Dataset entries:
....

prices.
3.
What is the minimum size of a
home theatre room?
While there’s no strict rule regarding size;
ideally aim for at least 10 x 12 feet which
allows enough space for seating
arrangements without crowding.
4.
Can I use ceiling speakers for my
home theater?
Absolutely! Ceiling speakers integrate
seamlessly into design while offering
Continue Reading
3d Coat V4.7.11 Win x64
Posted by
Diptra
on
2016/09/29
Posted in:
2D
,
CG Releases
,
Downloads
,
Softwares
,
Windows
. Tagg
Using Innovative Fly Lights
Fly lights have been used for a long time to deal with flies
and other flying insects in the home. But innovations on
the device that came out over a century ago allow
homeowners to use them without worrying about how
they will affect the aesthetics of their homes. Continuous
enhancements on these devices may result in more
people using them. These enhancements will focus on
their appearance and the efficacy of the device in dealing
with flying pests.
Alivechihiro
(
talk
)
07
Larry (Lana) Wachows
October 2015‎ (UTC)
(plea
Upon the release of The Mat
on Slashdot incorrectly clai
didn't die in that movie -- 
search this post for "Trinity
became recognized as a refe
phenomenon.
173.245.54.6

....

Every line above from the line with "3d Coat V4.7.11 Win x64" to the line with "people using them." is wanted, ends included; write them out exactly and add no other line.

Solution for this exercise:
3d Coat V4.7.11 Win x64
Posted by
Diptra
on
2016/09/29
Posted in:
2D
,
CG Releases
,
Downloads
,
Softwares
,
Windows
. Tagg
Using Innovative Fly Lights
Fly lights have been used for a long time to deal with flies
and other flying insects in the home. But innovations on
the device that came out over a century ago allow
homeowners to use them without worrying about how
they will affect the aesthetics of their homes. Continuous
enhancements on these devices may result in more
people using them. These enhancements will focus on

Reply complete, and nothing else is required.